START Exercise inputs

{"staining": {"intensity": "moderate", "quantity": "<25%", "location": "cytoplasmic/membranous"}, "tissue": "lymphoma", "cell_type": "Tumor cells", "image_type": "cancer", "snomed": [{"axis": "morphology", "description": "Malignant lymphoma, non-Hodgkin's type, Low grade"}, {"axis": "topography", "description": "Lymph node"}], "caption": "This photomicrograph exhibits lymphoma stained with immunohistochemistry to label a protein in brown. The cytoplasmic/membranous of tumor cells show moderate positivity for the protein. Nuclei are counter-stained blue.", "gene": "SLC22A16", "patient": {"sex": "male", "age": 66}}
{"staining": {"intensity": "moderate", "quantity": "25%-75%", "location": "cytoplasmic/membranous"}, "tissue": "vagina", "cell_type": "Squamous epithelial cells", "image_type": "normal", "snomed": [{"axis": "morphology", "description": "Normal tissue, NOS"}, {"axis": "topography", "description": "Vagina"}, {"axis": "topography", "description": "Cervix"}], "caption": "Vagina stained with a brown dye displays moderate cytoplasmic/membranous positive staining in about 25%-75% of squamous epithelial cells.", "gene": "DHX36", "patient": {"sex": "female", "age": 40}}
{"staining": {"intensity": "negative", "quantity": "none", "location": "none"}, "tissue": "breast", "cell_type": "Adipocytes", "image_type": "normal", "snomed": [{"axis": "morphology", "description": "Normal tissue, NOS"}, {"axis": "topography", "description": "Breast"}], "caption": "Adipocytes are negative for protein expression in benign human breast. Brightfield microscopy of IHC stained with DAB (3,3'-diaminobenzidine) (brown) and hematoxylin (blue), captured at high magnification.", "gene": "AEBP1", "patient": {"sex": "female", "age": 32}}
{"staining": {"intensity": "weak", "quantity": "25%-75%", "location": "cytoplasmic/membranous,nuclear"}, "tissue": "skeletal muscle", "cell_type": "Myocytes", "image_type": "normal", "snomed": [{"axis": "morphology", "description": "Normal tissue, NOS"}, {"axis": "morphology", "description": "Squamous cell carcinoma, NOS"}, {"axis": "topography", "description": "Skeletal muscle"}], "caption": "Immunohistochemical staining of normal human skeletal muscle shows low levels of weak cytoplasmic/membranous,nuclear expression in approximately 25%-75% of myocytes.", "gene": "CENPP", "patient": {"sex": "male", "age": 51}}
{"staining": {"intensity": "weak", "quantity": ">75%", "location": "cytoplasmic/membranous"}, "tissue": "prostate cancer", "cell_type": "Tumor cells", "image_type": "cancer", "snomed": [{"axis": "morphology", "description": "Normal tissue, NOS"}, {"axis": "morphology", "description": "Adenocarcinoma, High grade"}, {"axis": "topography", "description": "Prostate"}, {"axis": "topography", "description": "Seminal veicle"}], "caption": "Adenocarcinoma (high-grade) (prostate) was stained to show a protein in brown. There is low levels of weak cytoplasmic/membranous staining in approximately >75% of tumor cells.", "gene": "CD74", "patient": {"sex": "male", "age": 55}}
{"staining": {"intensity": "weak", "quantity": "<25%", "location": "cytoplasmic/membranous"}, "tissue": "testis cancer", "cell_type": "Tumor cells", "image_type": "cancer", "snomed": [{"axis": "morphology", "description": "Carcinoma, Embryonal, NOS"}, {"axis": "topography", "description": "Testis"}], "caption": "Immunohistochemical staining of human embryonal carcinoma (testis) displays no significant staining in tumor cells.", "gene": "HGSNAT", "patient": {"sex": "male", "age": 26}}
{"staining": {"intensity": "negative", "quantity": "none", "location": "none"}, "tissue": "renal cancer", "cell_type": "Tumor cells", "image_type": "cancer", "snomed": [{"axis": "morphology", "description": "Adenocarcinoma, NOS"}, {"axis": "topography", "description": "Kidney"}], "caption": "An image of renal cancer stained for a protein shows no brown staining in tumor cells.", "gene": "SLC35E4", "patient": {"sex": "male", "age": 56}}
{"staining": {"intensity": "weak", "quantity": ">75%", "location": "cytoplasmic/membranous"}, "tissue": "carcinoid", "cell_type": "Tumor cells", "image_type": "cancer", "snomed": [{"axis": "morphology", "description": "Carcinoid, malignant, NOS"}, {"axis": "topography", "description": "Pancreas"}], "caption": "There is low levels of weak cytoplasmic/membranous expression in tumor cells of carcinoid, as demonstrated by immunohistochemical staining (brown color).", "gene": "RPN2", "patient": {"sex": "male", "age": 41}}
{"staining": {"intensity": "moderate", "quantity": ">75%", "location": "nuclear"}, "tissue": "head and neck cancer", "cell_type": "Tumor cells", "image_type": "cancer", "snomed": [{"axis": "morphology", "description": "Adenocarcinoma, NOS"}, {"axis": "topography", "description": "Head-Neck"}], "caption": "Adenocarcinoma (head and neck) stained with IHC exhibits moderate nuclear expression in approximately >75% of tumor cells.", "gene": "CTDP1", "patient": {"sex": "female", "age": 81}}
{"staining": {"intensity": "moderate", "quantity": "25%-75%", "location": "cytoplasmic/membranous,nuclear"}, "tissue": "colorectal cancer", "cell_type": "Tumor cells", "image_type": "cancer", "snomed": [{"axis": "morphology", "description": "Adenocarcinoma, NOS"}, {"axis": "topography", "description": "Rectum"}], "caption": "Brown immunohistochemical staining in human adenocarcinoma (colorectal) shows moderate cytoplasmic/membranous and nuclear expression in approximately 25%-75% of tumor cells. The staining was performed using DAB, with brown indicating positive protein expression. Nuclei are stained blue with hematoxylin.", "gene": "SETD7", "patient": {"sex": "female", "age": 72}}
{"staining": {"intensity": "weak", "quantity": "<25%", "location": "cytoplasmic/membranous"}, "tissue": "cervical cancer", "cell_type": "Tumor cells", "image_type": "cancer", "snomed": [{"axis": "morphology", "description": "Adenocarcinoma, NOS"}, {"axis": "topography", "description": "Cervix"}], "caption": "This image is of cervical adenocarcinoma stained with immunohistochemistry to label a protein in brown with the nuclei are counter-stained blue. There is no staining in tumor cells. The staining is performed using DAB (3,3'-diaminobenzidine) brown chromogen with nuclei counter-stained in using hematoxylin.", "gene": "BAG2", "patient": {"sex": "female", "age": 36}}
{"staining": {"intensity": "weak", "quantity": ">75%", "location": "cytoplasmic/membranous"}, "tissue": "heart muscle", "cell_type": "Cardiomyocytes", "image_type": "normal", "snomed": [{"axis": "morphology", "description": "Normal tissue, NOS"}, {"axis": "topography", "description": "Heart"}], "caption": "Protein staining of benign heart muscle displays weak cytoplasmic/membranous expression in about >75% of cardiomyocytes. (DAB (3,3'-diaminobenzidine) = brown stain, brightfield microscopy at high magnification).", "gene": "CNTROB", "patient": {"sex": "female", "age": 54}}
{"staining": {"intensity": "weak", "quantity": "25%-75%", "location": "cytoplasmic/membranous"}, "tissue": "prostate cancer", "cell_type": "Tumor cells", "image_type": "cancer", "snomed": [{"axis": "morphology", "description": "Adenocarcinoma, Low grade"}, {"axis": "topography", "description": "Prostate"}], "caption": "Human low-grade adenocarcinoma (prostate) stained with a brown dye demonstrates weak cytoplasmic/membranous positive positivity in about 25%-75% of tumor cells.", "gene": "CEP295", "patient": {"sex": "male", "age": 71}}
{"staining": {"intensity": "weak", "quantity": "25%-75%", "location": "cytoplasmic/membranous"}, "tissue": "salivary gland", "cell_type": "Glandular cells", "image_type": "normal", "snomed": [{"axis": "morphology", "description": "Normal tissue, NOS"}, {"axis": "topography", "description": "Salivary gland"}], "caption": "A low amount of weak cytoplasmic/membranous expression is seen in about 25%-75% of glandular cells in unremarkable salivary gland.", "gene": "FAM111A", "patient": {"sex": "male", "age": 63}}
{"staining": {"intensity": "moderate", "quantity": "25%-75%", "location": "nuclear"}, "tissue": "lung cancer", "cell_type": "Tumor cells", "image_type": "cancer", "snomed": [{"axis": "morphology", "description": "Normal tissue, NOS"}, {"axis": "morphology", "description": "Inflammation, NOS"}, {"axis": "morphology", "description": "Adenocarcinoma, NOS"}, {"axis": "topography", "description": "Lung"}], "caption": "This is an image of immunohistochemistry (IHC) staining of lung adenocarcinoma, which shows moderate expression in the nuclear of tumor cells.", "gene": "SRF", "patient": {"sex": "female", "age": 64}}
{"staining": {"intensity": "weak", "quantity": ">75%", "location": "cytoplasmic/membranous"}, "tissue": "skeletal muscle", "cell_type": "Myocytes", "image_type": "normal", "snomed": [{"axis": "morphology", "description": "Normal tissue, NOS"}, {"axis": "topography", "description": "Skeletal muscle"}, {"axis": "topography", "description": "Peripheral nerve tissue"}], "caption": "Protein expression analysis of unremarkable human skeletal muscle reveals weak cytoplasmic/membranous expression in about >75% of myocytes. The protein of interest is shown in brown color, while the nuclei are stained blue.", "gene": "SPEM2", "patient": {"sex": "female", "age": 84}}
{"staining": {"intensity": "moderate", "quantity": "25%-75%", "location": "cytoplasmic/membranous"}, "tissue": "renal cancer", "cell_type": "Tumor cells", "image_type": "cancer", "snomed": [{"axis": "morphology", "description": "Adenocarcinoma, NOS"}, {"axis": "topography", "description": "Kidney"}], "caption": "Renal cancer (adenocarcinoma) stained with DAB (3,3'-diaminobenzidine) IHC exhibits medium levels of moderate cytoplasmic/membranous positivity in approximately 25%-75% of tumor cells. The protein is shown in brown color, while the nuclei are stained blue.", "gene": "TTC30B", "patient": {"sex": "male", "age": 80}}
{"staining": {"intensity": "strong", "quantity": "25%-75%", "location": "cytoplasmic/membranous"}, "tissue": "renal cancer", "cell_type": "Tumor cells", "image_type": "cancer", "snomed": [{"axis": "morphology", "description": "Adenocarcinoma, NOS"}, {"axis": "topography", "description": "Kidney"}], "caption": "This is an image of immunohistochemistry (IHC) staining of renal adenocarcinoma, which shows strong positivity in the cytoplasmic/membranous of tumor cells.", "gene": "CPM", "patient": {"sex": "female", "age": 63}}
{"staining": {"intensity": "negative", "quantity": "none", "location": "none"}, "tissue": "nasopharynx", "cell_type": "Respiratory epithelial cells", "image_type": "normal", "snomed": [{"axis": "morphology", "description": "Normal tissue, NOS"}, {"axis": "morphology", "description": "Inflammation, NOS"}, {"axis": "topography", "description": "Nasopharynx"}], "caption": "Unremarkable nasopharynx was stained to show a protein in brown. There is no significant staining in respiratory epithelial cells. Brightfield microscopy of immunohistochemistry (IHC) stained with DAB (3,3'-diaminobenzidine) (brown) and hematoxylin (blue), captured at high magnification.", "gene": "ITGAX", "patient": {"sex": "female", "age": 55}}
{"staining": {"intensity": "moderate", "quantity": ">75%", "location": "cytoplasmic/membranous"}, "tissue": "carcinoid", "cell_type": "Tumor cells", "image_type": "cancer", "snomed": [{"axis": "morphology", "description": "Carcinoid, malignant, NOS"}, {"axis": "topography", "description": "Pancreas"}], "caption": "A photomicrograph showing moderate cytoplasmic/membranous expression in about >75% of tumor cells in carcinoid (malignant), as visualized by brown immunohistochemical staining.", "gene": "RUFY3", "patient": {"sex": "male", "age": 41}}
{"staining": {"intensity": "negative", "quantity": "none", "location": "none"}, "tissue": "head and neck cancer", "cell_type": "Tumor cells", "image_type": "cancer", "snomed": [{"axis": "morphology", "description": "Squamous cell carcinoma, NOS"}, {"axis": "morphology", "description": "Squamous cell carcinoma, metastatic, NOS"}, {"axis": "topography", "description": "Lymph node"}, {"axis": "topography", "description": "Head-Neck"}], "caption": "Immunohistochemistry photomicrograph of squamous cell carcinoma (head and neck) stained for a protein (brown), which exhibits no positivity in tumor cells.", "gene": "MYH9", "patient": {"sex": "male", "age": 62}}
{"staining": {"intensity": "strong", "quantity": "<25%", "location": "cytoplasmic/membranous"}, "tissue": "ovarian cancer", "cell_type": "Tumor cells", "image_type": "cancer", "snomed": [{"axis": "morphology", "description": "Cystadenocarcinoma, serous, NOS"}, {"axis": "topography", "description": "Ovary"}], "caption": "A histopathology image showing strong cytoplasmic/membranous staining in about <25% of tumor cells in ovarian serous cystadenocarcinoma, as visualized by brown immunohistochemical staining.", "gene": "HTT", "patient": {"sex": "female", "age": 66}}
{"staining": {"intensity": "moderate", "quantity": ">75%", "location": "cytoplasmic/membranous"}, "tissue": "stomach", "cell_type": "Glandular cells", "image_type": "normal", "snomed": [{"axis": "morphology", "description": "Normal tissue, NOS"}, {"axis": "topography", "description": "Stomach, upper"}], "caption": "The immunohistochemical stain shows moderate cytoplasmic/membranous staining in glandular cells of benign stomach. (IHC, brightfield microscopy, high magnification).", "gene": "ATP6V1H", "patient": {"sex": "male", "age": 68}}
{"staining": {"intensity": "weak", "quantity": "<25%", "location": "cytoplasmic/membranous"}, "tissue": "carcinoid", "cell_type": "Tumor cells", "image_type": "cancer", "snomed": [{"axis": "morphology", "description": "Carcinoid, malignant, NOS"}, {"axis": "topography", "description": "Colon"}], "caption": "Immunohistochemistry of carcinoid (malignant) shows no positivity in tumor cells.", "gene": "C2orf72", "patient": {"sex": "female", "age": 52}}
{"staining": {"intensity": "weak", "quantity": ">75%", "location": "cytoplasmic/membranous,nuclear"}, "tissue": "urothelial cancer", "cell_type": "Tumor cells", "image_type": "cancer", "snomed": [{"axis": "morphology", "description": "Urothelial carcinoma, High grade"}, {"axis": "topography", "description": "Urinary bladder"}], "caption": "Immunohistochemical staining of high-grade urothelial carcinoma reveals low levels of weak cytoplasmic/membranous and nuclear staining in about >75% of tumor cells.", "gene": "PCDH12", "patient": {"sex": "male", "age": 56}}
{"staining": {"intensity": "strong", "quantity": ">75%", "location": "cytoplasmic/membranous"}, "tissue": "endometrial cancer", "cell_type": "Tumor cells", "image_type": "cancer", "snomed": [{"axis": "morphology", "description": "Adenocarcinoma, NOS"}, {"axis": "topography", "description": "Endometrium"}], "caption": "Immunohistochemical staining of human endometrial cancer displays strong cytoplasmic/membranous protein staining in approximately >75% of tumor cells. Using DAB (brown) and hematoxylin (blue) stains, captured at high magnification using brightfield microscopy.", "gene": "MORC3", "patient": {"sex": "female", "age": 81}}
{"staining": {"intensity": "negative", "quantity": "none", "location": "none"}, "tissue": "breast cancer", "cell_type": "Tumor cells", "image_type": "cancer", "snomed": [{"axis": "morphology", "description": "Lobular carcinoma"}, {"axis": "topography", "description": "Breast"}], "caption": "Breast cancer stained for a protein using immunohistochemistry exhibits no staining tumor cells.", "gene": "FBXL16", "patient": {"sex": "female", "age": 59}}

END Exercise inputs

Work to be completed:
Starting at the line with "are negative for" and ending at the line with "staining of normal", print each line of the listing above exactly, with no other lines.

Answer to the exercise:
{"staining": {"intensity": "negative", "quantity": "none", "location": "none"}, "tissue": "breast", "cell_type": "Adipocytes", "image_type": "normal", "snomed": [{"axis": "morphology", "description": "Normal tissue, NOS"}, {"axis": "topography", "description": "Breast"}], "caption": "Adipocytes are negative for protein expression in benign human breast. Brightfield microscopy of IHC stained with DAB (3,3'-diaminobenzidine) (brown) and hematoxylin (blue), captured at high magnification.", "gene": "AEBP1", "patient": {"sex": "female", "age": 32}}
{"staining": {"intensity": "weak", "quantity": "25%-75%", "location": "cytoplasmic/membranous,nuclear"}, "tissue": "skeletal muscle", "cell_type": "Myocytes", "image_type": "normal", "snomed": [{"axis": "morphology", "description": "Normal tissue, NOS"}, {"axis": "morphology", "description": "Squamous cell carcinoma, NOS"}, {"axis": "topography", "description": "Skeletal muscle"}], "caption": "Immunohistochemical staining of normal human skeletal muscle shows low levels of weak cytoplasmic/membranous,nuclear expression in approximately 25%-75% of myocytes.", "gene": "CENPP", "patient": {"sex": "male", "age": 51}}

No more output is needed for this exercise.